On my writing to do list lately, in addition to blogging, is writing some book reviews and Yelp reviews. I sat down to write a book review, and hit the wall. I tried writing something, but my heart wasn’t in it, so I put it aside. I hate waiting awhile to write book reviews, because the more I get into reading another book, the details from the book I need to review start sinking back into the recesses of my memory, and I start feeling like I’m not doing the book review justice. Seriously, the guilt in writing sometimes kills me, and I know it shouldn’t. I got some Yelp reviews in yesterday, and that seemed to help get the writing juices flowing again, so here I am!

I’ve looked into using writing prompts again like I did in the fall, but they don’t seem interesting to me. I feel certain that this block is all due to the time of year it is for me, because I am always incredibly despondent this time of the year. It usually begins in January and lasts through February or March. When spring arrives, I come out of my shell. SAD (Seasonal Affective Disorder) lights don’t seem to help much. Every year I have to remind myself that it’s just an annual phase in my life, and things DO GET BETTER. But still, the constant sadness and depression usually starts to creep in and tell me lies that I’ll be stuck this way forever. I know the depression demons tell lies, yet it doesn’t stop me from believing them at times.

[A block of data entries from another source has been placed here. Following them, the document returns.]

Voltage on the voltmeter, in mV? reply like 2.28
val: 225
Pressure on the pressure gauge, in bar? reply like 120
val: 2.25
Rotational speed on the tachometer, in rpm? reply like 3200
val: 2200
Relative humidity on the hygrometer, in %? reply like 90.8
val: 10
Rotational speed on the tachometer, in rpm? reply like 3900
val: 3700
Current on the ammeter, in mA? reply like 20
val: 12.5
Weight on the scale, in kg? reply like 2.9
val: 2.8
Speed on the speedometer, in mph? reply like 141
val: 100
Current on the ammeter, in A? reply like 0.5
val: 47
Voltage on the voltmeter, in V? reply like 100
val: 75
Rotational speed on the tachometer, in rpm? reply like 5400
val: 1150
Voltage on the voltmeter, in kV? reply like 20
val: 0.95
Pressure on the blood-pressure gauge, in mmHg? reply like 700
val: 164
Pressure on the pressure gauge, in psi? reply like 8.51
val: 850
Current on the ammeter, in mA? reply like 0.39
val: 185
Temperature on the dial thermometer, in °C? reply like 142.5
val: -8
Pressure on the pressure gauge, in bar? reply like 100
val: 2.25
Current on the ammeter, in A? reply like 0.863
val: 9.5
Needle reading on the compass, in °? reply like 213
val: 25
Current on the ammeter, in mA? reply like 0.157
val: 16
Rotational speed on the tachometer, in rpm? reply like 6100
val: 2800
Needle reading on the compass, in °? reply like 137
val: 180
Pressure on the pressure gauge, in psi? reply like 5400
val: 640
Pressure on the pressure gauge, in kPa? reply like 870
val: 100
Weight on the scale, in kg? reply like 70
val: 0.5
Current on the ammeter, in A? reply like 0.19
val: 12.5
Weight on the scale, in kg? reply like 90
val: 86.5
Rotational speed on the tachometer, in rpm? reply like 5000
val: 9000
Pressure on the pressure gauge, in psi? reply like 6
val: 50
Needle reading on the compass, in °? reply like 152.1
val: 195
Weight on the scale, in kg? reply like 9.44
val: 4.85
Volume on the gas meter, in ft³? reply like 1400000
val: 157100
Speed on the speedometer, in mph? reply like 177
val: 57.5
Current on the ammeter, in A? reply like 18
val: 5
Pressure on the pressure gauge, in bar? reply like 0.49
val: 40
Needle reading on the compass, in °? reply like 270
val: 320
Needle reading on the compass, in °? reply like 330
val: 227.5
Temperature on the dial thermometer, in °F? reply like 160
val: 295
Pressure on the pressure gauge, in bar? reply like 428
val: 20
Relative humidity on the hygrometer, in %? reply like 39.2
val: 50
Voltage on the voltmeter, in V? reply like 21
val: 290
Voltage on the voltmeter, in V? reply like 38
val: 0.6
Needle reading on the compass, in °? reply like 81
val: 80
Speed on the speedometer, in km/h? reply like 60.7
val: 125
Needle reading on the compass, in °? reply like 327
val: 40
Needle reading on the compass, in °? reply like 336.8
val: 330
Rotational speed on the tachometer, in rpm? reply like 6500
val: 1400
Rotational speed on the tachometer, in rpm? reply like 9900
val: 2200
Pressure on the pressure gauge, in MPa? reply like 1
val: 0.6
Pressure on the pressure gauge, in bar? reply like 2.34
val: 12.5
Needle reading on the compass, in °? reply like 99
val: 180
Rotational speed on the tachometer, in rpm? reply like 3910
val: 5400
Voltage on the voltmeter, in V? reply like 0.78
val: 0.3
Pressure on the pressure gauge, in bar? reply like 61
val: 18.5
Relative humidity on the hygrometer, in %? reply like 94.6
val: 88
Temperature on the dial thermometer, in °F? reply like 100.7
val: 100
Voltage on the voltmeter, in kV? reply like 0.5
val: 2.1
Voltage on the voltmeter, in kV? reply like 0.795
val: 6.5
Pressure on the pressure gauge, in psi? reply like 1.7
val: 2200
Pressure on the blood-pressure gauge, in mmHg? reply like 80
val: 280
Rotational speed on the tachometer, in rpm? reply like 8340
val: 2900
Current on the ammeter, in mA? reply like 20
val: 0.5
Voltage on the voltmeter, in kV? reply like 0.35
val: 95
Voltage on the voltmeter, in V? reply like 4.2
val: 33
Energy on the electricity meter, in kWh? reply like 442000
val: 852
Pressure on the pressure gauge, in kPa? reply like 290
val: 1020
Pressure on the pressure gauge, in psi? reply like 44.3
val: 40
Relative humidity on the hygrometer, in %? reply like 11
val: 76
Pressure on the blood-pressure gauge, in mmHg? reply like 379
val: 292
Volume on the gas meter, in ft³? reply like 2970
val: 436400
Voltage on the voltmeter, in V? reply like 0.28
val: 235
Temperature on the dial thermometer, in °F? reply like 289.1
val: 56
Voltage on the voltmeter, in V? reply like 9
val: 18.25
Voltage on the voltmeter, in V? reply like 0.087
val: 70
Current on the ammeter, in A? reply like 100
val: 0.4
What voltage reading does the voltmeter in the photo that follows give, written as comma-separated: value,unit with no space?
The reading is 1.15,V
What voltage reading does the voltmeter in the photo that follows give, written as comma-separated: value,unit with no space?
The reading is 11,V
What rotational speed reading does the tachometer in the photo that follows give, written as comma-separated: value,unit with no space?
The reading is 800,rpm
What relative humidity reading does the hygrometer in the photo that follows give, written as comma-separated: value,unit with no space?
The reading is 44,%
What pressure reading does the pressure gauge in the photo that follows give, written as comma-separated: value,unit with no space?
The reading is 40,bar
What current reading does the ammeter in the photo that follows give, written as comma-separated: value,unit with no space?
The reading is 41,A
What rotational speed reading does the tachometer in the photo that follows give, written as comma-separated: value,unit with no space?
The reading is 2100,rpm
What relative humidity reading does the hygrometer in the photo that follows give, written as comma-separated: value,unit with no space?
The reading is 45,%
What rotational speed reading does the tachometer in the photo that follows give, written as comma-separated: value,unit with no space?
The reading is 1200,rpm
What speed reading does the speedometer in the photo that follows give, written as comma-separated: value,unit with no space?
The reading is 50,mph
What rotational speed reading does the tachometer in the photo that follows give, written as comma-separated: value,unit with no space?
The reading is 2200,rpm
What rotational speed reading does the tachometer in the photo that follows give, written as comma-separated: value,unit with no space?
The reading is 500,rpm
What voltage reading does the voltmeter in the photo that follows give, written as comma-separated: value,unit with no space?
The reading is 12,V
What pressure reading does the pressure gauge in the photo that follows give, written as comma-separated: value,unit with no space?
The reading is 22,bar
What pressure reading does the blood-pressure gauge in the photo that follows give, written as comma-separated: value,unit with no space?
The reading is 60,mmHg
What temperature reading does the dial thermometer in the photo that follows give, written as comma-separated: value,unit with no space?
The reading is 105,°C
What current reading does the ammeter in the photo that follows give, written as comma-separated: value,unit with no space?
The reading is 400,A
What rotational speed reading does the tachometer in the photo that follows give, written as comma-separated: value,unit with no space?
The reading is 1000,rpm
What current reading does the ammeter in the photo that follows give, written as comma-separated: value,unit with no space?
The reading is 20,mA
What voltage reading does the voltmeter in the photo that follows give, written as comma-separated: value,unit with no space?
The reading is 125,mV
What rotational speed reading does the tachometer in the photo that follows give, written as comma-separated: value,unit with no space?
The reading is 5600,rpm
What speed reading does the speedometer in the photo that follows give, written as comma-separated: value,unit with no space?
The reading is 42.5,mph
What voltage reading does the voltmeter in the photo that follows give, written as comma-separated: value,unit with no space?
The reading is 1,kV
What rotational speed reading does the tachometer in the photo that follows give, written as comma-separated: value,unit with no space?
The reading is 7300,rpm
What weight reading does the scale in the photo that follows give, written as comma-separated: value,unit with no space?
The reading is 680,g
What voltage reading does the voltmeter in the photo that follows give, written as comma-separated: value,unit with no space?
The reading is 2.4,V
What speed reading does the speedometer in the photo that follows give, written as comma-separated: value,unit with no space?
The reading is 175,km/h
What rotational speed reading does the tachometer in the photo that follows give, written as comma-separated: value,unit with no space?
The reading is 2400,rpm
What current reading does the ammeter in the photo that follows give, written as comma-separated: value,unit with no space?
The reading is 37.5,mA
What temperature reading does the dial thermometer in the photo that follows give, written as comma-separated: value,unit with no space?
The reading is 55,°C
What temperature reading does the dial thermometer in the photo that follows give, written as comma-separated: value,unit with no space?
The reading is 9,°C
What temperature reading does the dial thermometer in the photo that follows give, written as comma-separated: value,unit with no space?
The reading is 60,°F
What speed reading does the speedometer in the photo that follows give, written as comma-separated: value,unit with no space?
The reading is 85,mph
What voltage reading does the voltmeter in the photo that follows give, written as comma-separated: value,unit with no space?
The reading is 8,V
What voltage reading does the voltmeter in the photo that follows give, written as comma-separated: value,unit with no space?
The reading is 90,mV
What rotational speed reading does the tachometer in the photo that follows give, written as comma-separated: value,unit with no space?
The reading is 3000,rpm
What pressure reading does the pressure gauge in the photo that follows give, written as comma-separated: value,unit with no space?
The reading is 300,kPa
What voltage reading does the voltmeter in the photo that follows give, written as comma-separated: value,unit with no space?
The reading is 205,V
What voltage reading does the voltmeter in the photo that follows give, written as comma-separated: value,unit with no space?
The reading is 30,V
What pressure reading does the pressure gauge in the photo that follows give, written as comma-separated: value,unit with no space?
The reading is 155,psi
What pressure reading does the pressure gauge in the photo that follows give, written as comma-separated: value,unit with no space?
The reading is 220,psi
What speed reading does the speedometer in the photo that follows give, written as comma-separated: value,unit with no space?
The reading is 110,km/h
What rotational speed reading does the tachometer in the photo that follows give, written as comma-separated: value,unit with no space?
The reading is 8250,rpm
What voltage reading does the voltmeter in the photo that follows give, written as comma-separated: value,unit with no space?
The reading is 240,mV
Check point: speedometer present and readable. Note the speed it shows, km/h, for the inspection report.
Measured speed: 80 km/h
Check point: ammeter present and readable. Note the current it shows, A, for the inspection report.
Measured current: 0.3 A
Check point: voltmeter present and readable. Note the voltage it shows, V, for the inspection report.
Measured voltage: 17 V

Usually the writing that ends up winning, in these cases, are the ones where I just pour out my heart and soul, letting anything that comes out make it on the screen or on the paper. You know, like I’m doing now. Just like the quote below says, any writing is better than nothing at all.

What do you do to combat the writer’s block? Are you affected by Seasonal Affective Disorder?

“Writing about a writer’s block is better than not writing at all.”